By Jacqueline Tucci and Arianna Ongaro
With a polished designer blazer and the click of her red-bottom stilettos, she commands the courtroom without even saying a word. Her sharp instincts and brazen cross-examination techniques have made her an influential figure in the Canadian legal community. She built one of Toronto’s top law firms. She does this all while balancing a life as a wife and a mother. She’s a style icon in her own right and a force to be reckoned with.
Marie Henein is, on paper, a role model. But she has one fatal flaw in this world of anonymous Internet vigilante justice: she took on Jian Ghomeshi as a client.
From the minute news broke that Henein would defend Ghomeshi, to the minute Justice William Horkins read out his verdict, Henein has been a target. Countless tweets, Facebook statuses, and blogs have been posted and shared, suggesting she “betrayed her gender,” is “setting women back,” and is “on the wrong side of history.”
Women who claim to subscribe to feminist ideals are asking Henein to do what few man would ever be asked to do — justify doing her job. They are asking how she could morally accept a client such as Ghomeshi, who was accused of committing crimes against women.
I wonder how many blog posts or tweets were written about Crown prosecutor Michael Callaghan and his morals in trying to convict Ghomeshi. Something tells me you’d be hard-pressed to find one, if any at all.
But none of this matters. Or at least, it shouldn’t.
Henein is a criminal defence lawyer. Her job is to ensure that people accused of crimes have a fair trial. And she’s arguably the best in a disproportionately male field.
So how can you say she is setting women back?
She might not be your role model, but when it comes to her influence on women and what she does for women in society, she is one of the good ones.
Earlier this year, the Criminal Lawyers’ Association released a report that suggested women are leaving the profession at a much higher rate than men. The report said lack of financial support for maternity leave and not being treated equally to their male counterparts are two major reasons.
The study found that few women stayed in the field of criminal law after five years, and even fewer beyond 10 years. Furthermore, 75 per cent of female associates said they found it extremely difficult to balance their careers and their personal lives.
Henein has been a practising criminal lawyer for roughly 25 years and, in that time, she has forged a wildly successful career and established a reputation as the best there is. She also got married and had two children along the way.
That kind of balance is a tricky concept, especially for a young woman to contemplate. From an early age, society has led us to believe women have a pivotal choice to make when pursuing a career — when and how marriage and children can be incorporated into the mix. Oftentimes this results in sacrificing one for the other.

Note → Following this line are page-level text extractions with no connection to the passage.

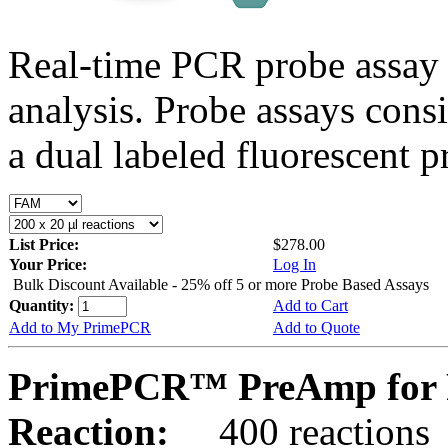
Real-time PCR probe assay 
analysis. Probe assays cons
a dual labeled fluorescent p
List Price:
$278.00
Your Price:
Log In
Bulk Discount Available - 25% off 5 or more Probe Based Assays
Quantity:
Add to Cart
Add to My PrimePCR
Add to Quote
PrimePCR™ PreAmp for 
Reaction:
400 reactions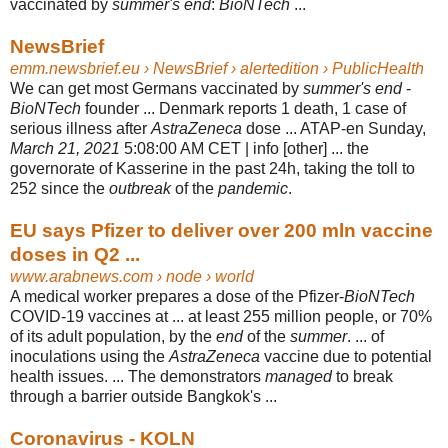
vaccinated by
summer's end
:
BioNTech
...
NewsBrief
emm.newsbrief.eu
› NewsBrief › alertedition › PublicHealth
We can get most Germans vaccinated by
summer's end
-
BioNTech
founder ... Denmark reports 1 death, 1 case of
serious illness after
AstraZeneca
dose ... ATAP-en Sunday,
March 21, 2021
5:08:00 AM CET | info [other] ... the
governorate of Kasserine in the past 24h, taking the toll to
252 since the
outbreak
of the
pandemic
.
EU says Pfizer to deliver over 200 mln vaccine
doses in Q2 ...
www.arabnews.com
› node › world
A medical worker prepares a dose of the Pfizer-
BioNTech
COVID-19 vaccines at ... at least 255 million people, or 70%
of its adult population, by the
end
of the
summer
. ... of
inoculations using the
AstraZeneca
vaccine due to potential
health issues. ... The demonstrators
managed
to break
through a barrier outside Bangkok's ...
Coronavirus - KOLN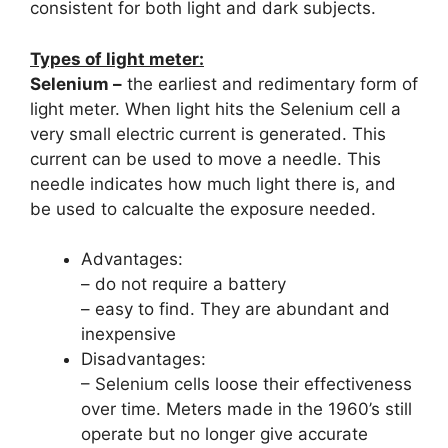
consistent for both light and dark subjects.
Types of light meter:
Selenium –
the earliest and redimentary form of
light meter. When light hits the Selenium cell a
very small electric current is generated. This
current can be used to move a needle. This
needle indicates how much light there is, and
be used to calcualte the exposure needed.
Advantages:
– do not require a battery
– easy to find. They are abundant and
inexpensive
Disadvantages:
– Selenium cells loose their effectiveness
over time. Meters made in the 1960’s still
operate but no longer give accurate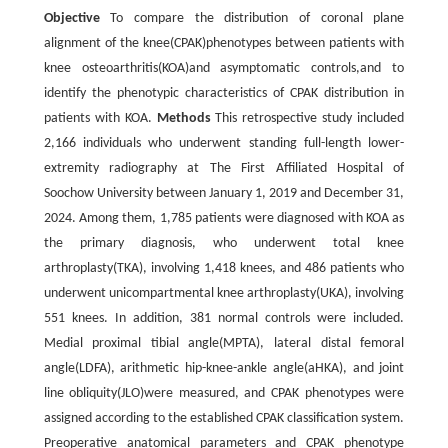
Objective
To compare the distribution of coronal plane
alignment of the knee(CPAK)phenotypes between patients with
knee osteoarthritis(KOA)and asymptomatic controls,and to
identify the phenotypic characteristics of CPAK distribution in
patients with KOA.
Methods
This retrospective study included
2,166 individuals who underwent standing full-length lower-
extremity radiography at The First Affiliated Hospital of
Soochow University between January 1, 2019 and December 31,
2024. Among them, 1,785 patients were diagnosed with KOA as
the primary diagnosis, who underwent total knee
arthroplasty(TKA), involving 1,418 knees, and 486 patients who
underwent unicompartmental knee arthroplasty(UKA), involving
551 knees. In addition, 381 normal controls were included.
Medial proximal tibial angle(MPTA), lateral distal femoral
angle(LDFA), arithmetic hip-knee-ankle angle(aHKA), and joint
line obliquity(JLO)were measured, and CPAK phenotypes were
assigned according to the established CPAK classification system.
Preoperative anatomical parameters and CPAK phenotype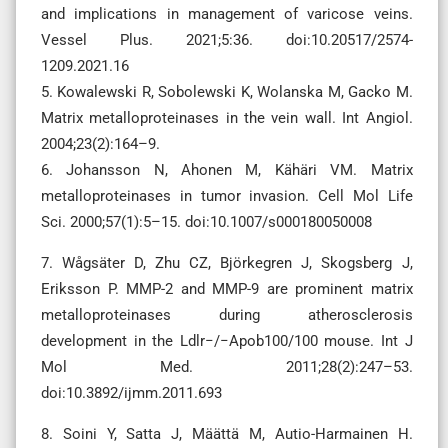
and implications in management of varicose veins.
Vessel Plus. 2021;5:36. doi:10.20517/2574-
1209.2021.16
5. Kowalewski R, Sobolewski K, Wolanska M, Gacko M.
Matrix metalloproteinases in the vein wall. Int Angiol.
2004;23(2):164–9.
6. Johansson N, Ahonen M, Kähäri VM. Matrix
metalloproteinases in tumor invasion. Cell Mol Life
Sci. 2000;57(1):5–15. doi:10.1007/s000180050008
7. Wågsäter D, Zhu CZ, Björkegren J, Skogsberg J,
Eriksson P. MMP-2 and MMP-9 are prominent matrix
metalloproteinases during atherosclerosis
development in the Ldlr−/−Apob100/100 mouse. Int J
Mol Med. 2011;28(2):247–53.
doi:10.3892/ijmm.2011.693
8. Soini Y, Satta J, Määttä M, Autio-Harmainen H.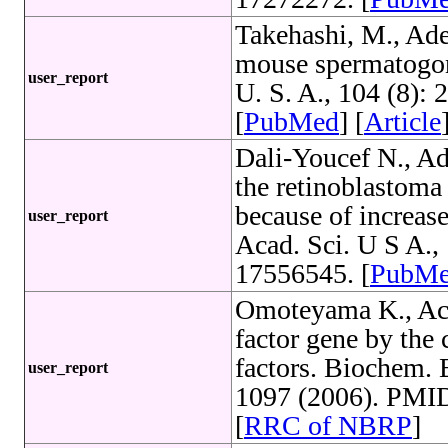
Takehashi, M., Ade
mouse spermatogoni
user_report
U. S. A., 104 (8)
[
PubMed
] [
Article
Dali-Youcef N., Adi
the retinoblastoma 
because of increase
user_report
Acad. Sci. U S A.
17556545. [
PubM
Omoteyama K., Acti
factor gene by the
factors. Biochem.
user_report
1097 (2006). PMID
[
RRC of NBRP
]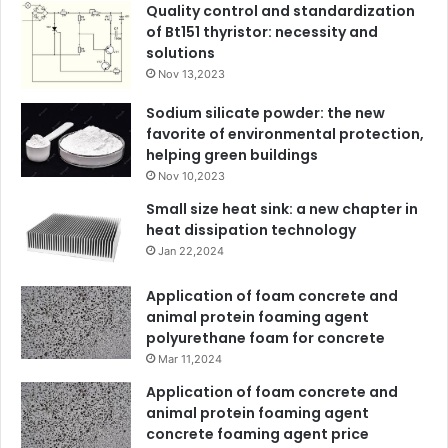
Quality control and standardization
of Bt151 thyristor: necessity and
solutions
Nov 13,2023
Sodium silicate powder: the new
favorite of environmental protection,
helping green buildings
Nov 10,2023
Small size heat sink: a new chapter in
heat dissipation technology
Jan 22,2024
Application of foam concrete and
animal protein foaming agent
polyurethane foam for concrete
Mar 11,2024
Application of foam concrete and
animal protein foaming agent
concrete foaming agent price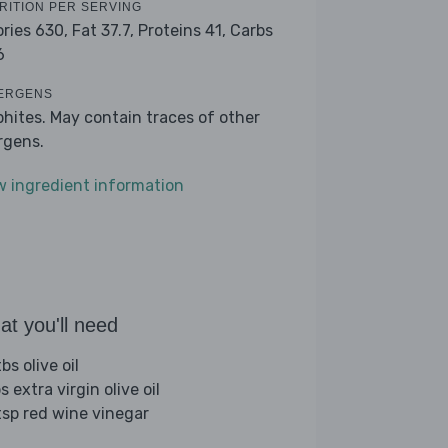
RITION PER SERVING
ories 630,
Fat 37.7,
Proteins 41,
Carbs
6
ERGENS
phites. May contain traces of other
ergens.
w ingredient information
t you'll need
bs olive oil
s extra virgin olive oil
tsp red wine vinegar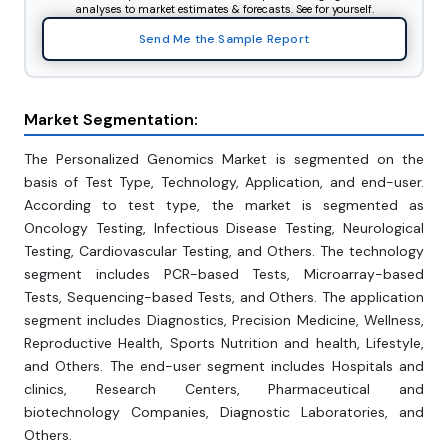
analyses to market estimates & forecasts. See for yourself.
Send Me the Sample Report
Market Segmentation:
The Personalized Genomics Market is segmented on the
basis of Test Type, Technology, Application, and end-user.
According to test type, the market is segmented as
Oncology Testing, Infectious Disease Testing, Neurological
Testing, Cardiovascular Testing, and Others. The technology
segment includes PCR-based Tests, Microarray-based
Tests, Sequencing-based Tests, and Others. The application
segment includes Diagnostics, Precision Medicine, Wellness,
Reproductive Health, Sports Nutrition and health, Lifestyle,
and Others. The end-user segment includes Hospitals and
clinics, Research Centers, Pharmaceutical and
biotechnology Companies, Diagnostic Laboratories, and
Others.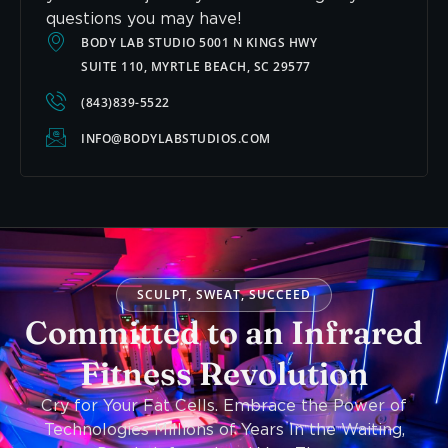
questions you may have!
BODY LAB STUDIO 5001 N KINGS HWY
SUITE 110, MYRTLE BEACH, SC 29577
(843)839-5522
INFO@BODYLABSTUDIOS.COM
SCULPT, SWEAT, SUCCEED
Committed to an Infrared
Fitness Revolution
Cry for Your Fat Cells. Embrace the Power of
Technologies Millions of Years In the Waiting,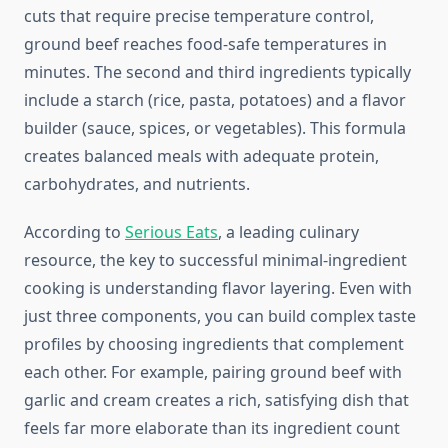
cuts that require precise temperature control,
ground beef reaches food-safe temperatures in
minutes. The second and third ingredients typically
include a starch (rice, pasta, potatoes) and a flavor
builder (sauce, spices, or vegetables). This formula
creates balanced meals with adequate protein,
carbohydrates, and nutrients.
According to
Serious Eats
, a leading culinary
resource, the key to successful minimal-ingredient
cooking is understanding flavor layering. Even with
just three components, you can build complex taste
profiles by choosing ingredients that complement
each other. For example, pairing ground beef with
garlic and cream creates a rich, satisfying dish that
feels far more elaborate than its ingredient count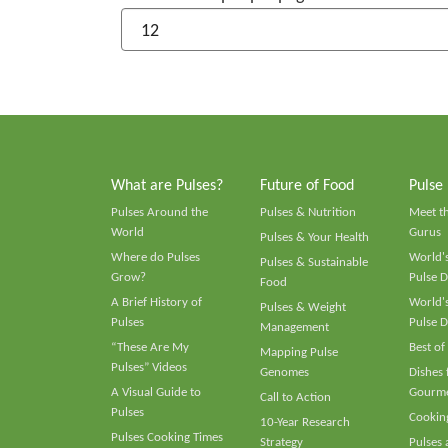
What are Pulses?
Future of Food
Pulse
Pulses Around the
Pulses & Nutrition
Meet t
World
Gurus
Pulses & Your Health
Where do Pulses
World's
Pulses & Sustainable
Grow?
Pulse D
Food
A Brief History of
World's
Pulses & Weight
Pulses
Pulse D
Management
“These Are My
Best of
Mapping Pulse
Pulses” Videos
Genomes
Dishes
A Visual Guide to
Gourme
Call to Action
Pulses
Cooking
10-Year Research
Pulses Cooking Times
Strategy
Pulses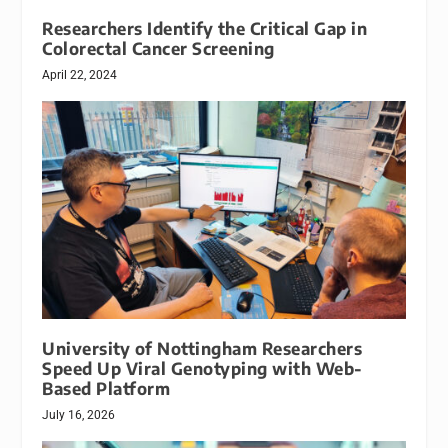
Researchers Identify the Critical Gap in
Colorectal Cancer Screening
April 22, 2024
University of Nottingham Researchers
Speed Up Viral Genotyping with Web-
Based Platform
July 16, 2026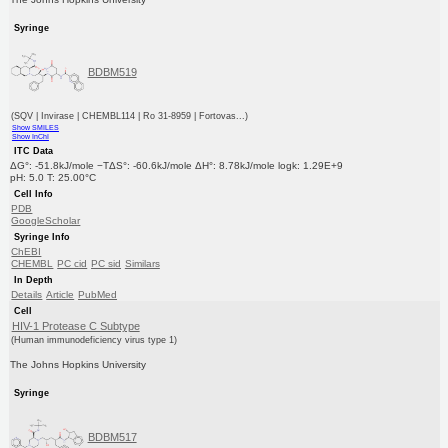
Syringe
BDBM519
(SQV | Invirase | CHEMBL114 | Ro 31-8959 | Fortovas...)
Show SMILES
Show InChI
ITC Data
ΔG°: -51.8kJ/mole −TΔS°: -60.6kJ/mole ΔH°: 8.78kJ/mole logk: 1.29E+9
pH: 5.0 T: 25.00°C
Cell Info
PDB
GoogleScholar
Syringe Info
ChEBI
CHEMBL
PC cid
PC sid
Similars
In Depth
Details
Article
PubMed
Cell
HIV-1 Protease C Subtype
(Human immunodeficiency virus type 1)
The Johns Hopkins University
Syringe
BDBM517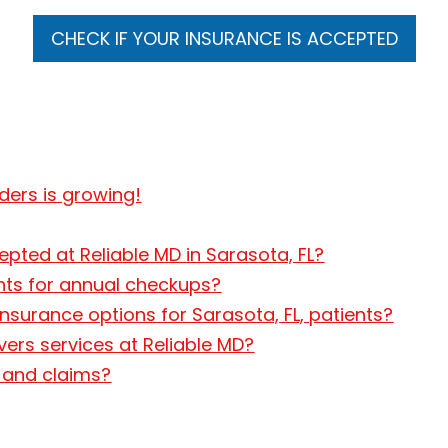
CHECK IF YOUR INSURANCE IS ACCEPTED
iders is growing!
pted at Reliable MD in Sarasota, FL?
ents for annual checkups?
nsurance options for Sarasota, FL, patients?
vers services at Reliable MD?
g and claims?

It’s a concept most women grapple with at some point in their professional lives: the “myth” of having it all.
In 2002, Sylvia Anne Hewlett published a study in the Harvard Business Review breaking down this myth by taking a critical look at why almost half of all women with successful careers (in the United States alone) don’t have children.
In many ways, it seems the odds are stacked against us. Yes, there are the demands of an ambitious career, but aside from that, it’s the intrinsic imbalance in male-female relationships, the caregiving role bestowed on women and the biological challenges of having children later in life, once your career is established.
The study is over a decade old, but these barriers still exist for women.
And men? Not surprisingly, it seems men aren’t faced with any kind of trade-off when it comes to choosing to have a career or have a family. According to the study, 79 per cent of successful men surveyed wanted kids, and 75 per cent went on to have them.
Not only do women have to make very critical choices that will directly affect our careers and more importantly our happiness, we also have to make these choices explicitly known to our partners and even our employers.
Whether or not your career aspirations are in line with Henein’s, it seems highly irresponsible to condemn her for “setting women back.” No matter how much the case was tried in the court of public opinion, as a defence lawyer, it is not her responsibility to represent all women. Working to her full capacity despite the barriers she’s faced should be representative enough.